No caso da barragem MNK, como em tantos outros, o risco de fracasso do projeto está a ser suportado de forma desproporcionada pelos indivíduos que têm menos poder para determinar o sucesso do projeto. Ao longo dos anos em que a JA! tem vindo a trabalhar com as comunidades da região, assistimos claramente a um momento em que as pessoas estavam entusiasmadas com as perspectivas da barragem e optimistas quanto à obtenção de emprego e desenvolvimento na sua área. Foram feitos estudos, as empresas e o governo visitaram a área, fizeram um inventário das pessoas que lá viviam e dos seus pertences, e disseram a todos que não podiam construir mais nada, investir nas suas casas, porque não seriam compensados por nada que não tivesse sido registado. Passaram-se anos sem que se ouvisse mais nada do governo ou das empresas. As pessoas viveram num limbo durante algum tempo, os jovens abandonaram a comunidade, ninguém quis investir na melhoria das suas casas ou das infra-estruturas comunitárias.
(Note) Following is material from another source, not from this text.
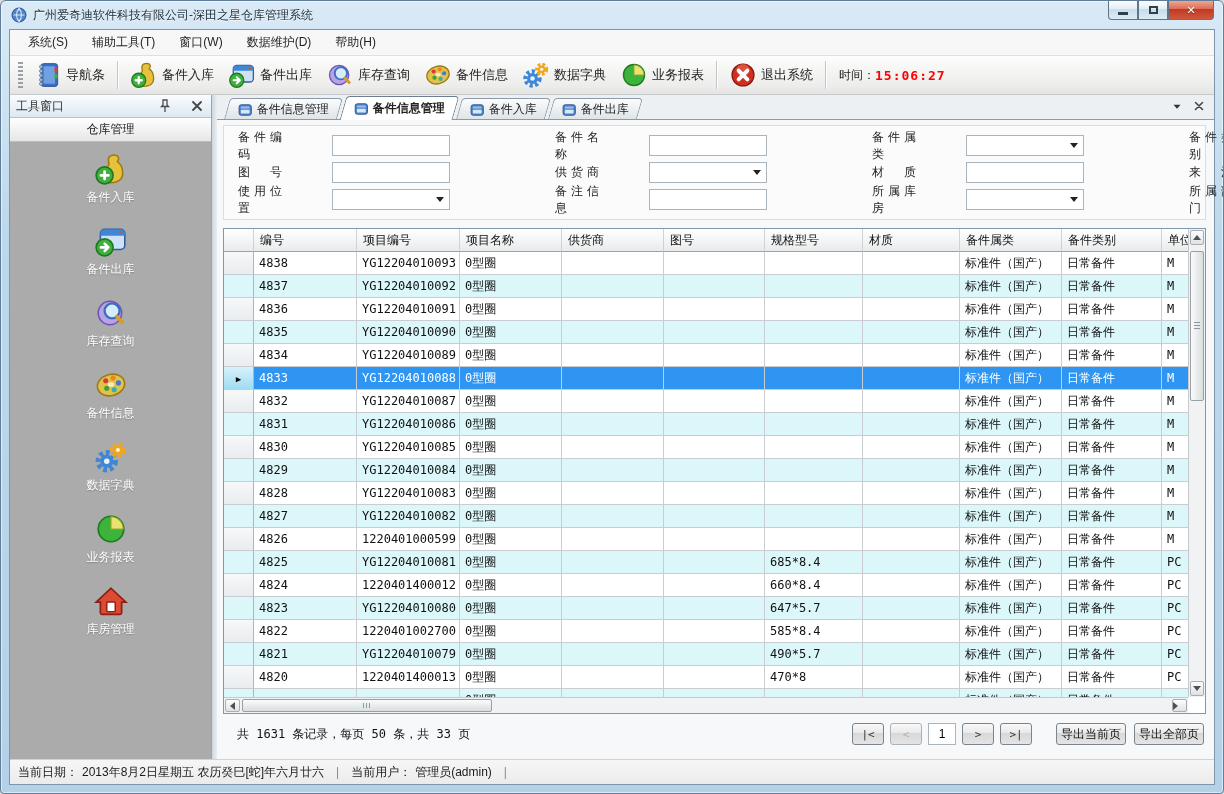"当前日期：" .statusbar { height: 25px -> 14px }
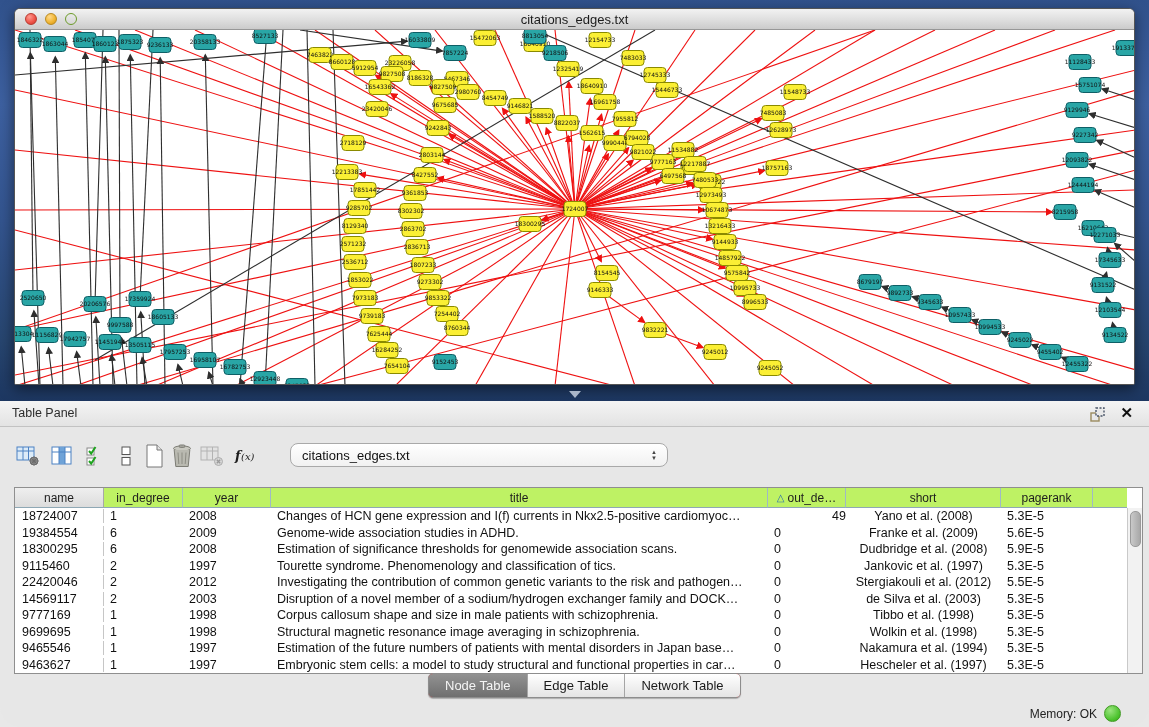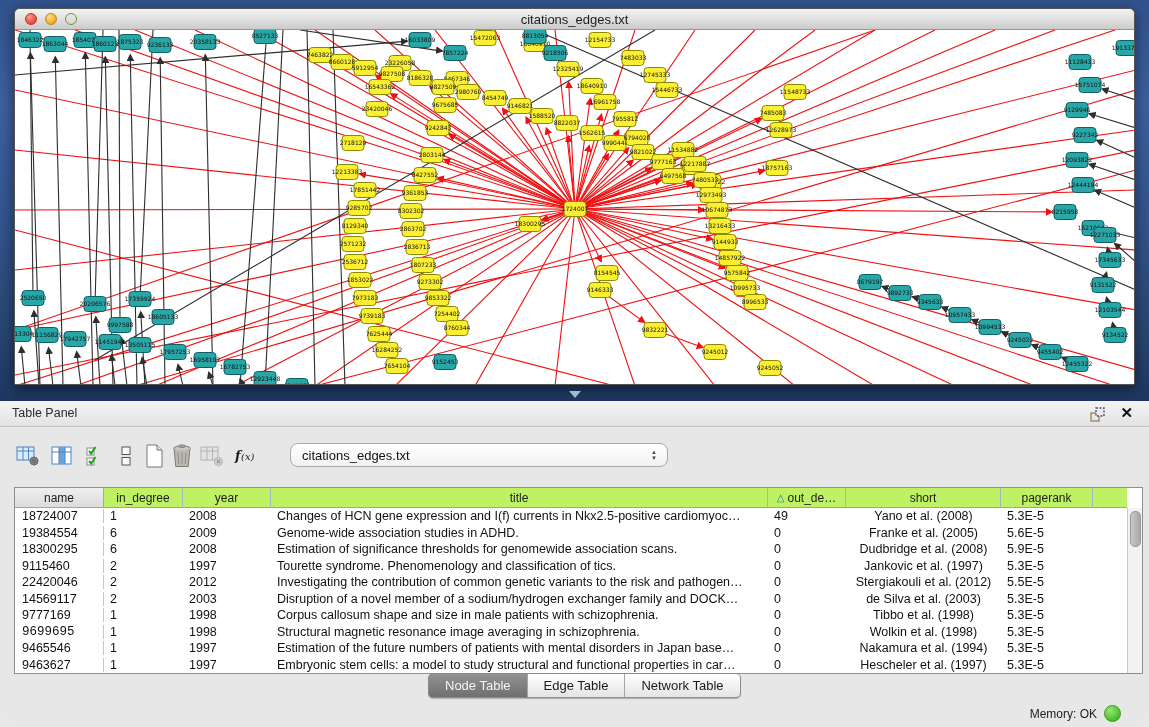"49" div.tcell { text-align: none -> right }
A controvérsia e a falta de comunicação que caracterizaram este projeto desde o início moldaram significativamente os imaginários e o tecido social nesta área, mesmo antes do início da construção.
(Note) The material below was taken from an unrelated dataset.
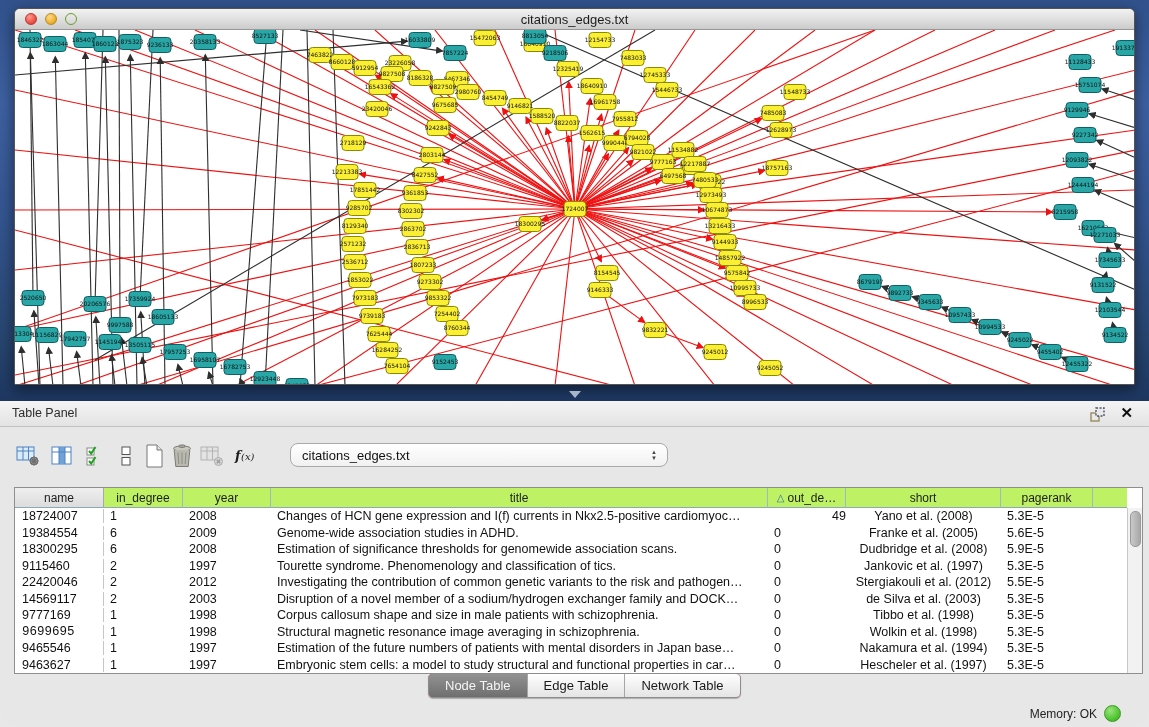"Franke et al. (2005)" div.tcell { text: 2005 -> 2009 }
A comunidade estava lentamente a voltar ao normal quando o projeto da barragem reapareceu nas notícias em 2018-2019, quando o governo decidiu que o MNK era novamente uma agenda governamental de alta prioridade e criou o gabinete de implementação de Mphanda Nkuwa
(GMNK). Nada foi oficialmente comunicado às comunidades locais que serão diretamente afectadas até meados de 2022, a informação circulava apenas em Maputo (e internacionalmente). Quando estas notícias chegaram às comunidades locais que vivem junto ao rio Zambeze, levantaram muitas preocupações e questões. Muitas pessoas têm vindo a expressar que não querem deixar a área junto ao rio, e não aceitariam ser reassentadas por causa da barragem. Muitos membros da comunidade também levantaram questões relacionadas com o passado – quem os iria compensar por todos os anos durante os quais foram impedidos de construir novas casas e novas infra-estruturas nas aldeias?
Só em agosto de 2022 é que a GMNK fez a sua primeira “reunião” com a comunidade local de Chirodzi-Nsanague, mas sem abrir espaço para os membros da comunidade fazerem comentários ou perguntas. Pouco depois, os parceiros internacionais e as empresas concorrentes à construção da barragem também visitaram a zona. A JA começou a receber queixas de que a população local estava a ser instruída para não levantar críticas sobre a barragem, que deviam dar as boas-vindas ao projeto e não fazer perguntas. Os relatos de intimidação e repressão têm vindo a aumentar desde que o governo e as empresas começaram a visitar a zona, seguindo uma tendência problemática que, infelizmente, conhecemos bem. Os membros da comunidade pediram o apoio de JA! para os informar sobre os seus direitos, incluindo a forma de defender os seus direitos consuetudinários à terra. O governo local, alegadamente seguindo ordens do governo central, fez esforços para impedir que os membros da comunidade participassem em formações legais organizadas pela JA – incluindo ameaçando os seus líderes, criando desinformação e divisão na comunidade, e até mesmo detendo arbitrariamente membros da comunidade depois de terem ido a reuniões da JA!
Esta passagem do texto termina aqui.